> _What is expected_:
Copy out the Tux developer guide below in full, word for word.
═══ Source text ═══
Developer Guide¶
Work in progress
This section is a work in progress. Please help us by contributing to the documentation.
This section contains documentation for developers working with Tux.
Quick Start¶
If you don't need detailed instructions, you can get started quickly by following these steps.
Prerequisites¶
- Linux development environment (WSL if on Windows)
- Git
- Docker
- uv (the Tux development tool)
- A Discord bot token (create one at the Discord Developer Portal or check our Bot Token Configuration guide)
- A Discord server that has the bot added to it
Tip
Don't know how to add a bot to your server? Go to the OAuth2 tab, scroll down to the URL Generator, select the "bot" scope, then scroll down and set the permissions you want the bot to have. Open the generated URL to add the bot.
═══ Entries provided ═══
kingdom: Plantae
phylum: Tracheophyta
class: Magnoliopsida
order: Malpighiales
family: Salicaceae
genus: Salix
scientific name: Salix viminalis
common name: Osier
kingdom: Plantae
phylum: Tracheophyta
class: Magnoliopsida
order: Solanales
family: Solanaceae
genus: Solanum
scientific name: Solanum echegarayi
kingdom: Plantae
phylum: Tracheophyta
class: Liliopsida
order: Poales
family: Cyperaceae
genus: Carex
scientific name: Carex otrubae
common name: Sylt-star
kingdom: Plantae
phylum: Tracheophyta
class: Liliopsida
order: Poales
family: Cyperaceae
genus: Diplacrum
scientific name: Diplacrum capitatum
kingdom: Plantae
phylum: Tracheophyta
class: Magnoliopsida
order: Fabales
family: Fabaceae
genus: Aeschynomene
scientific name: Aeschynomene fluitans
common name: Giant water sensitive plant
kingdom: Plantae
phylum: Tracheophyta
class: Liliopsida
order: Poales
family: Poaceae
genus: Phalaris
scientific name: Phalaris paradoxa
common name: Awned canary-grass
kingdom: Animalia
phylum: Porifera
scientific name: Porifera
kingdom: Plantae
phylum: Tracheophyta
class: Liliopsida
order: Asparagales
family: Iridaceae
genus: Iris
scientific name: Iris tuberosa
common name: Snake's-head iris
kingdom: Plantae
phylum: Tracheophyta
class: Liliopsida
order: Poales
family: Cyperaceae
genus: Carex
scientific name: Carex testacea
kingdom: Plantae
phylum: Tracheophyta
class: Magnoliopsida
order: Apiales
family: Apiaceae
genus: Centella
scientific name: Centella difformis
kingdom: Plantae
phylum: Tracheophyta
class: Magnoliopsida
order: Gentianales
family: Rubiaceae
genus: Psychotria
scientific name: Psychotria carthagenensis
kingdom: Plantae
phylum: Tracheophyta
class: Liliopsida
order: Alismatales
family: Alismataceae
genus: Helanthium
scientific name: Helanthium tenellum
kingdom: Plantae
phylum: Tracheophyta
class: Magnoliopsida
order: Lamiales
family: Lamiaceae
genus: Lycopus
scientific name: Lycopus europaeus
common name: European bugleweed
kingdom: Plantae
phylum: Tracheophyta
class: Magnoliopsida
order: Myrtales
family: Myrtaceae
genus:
═══
> _Worked answer_:
Developer Guide¶
Work in progress
This section is a work in progress. Please help us by contributing to the documentation.
This section contains documentation for developers working with Tux.
Quick Start¶
If you don't need detailed instructions, you can get started quickly by following these steps.
Prerequisites¶
- Linux development environment (WSL if on Windows)
- Git
- Docker
- uv (the Tux development tool)
- A Discord bot token (create one at the Discord Developer Portal or check our Bot Token Configuration guide)
- A Discord server that has the bot added to it
Tip
Don't know how to add a bot to your server? Go to the OAuth2 tab, scroll down to the URL Generator, select the "bot" scope, then scroll down and set the permissions you want the bot to have. Open the generated URL to add the bot.